[THE TASK] Consider each line of the material below and note whether it holds "sous". State how many do, and nothing else.

==========

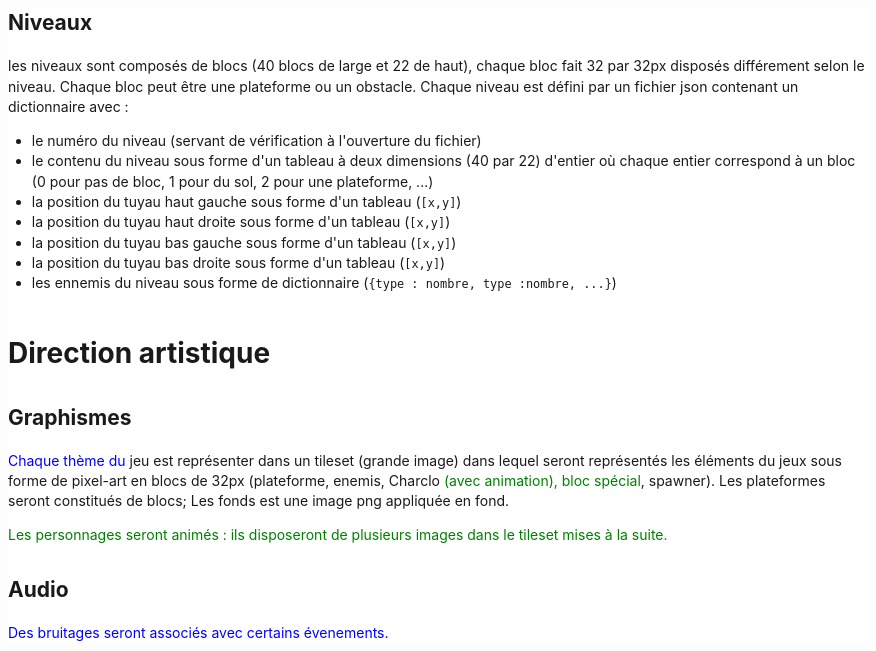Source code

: 

## Niveaux
les niveaux sont composés de blocs (40 blocs de large et 22 de haut), chaque bloc fait 32 par 32px disposés différement selon le niveau.
Chaque bloc peut être une plateforme ou un obstacle.
Chaque niveau est défini par un fichier json contenant un dictionnaire avec :
-   le numéro du niveau (servant de vérification à l'ouverture du fichier)
-   le contenu du niveau sous forme d'un tableau à deux dimensions (40 par 22) d'entier où chaque entier correspond à un bloc (0 pour pas de bloc, 1 pour du sol, 2 pour une plateforme, ...)
-   la position du tuyau haut gauche sous forme d'un tableau (`[x,y]`)
-   la position du tuyau haut droite sous forme d'un tableau (`[x,y]`)
-   la position du tuyau bas gauche sous forme d'un tableau (`[x,y]`)
-   la position du tuyau bas droite sous forme d'un tableau (`[x,y]`)
-   les ennemis du niveau sous forme de dictionnaire (`{type : nombre, type :nombre, ...}`)

# Direction artistique
## Graphismes

<font color ="blue">Chaque thème du</font>  jeu est représenter dans un tileset (grande image) dans lequel seront représentés les éléments du jeux sous forme de pixel-art en blocs de 32px (plateforme, enemis, Charclo <font color="green">(avec animation), bloc spécial</font>, spawner).
Les plateformes seront constitués de blocs;
Les fonds est une image png appliquée en fond.

<font color="green">Les personnages seront animés : ils disposeront de plusieurs images dans le tileset mises à la suite.</font>

## Audio 
<font color="blue">Des bruitages seront associés avec certains évenements.</font>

==========

[EXPECTED OUTPUT] 7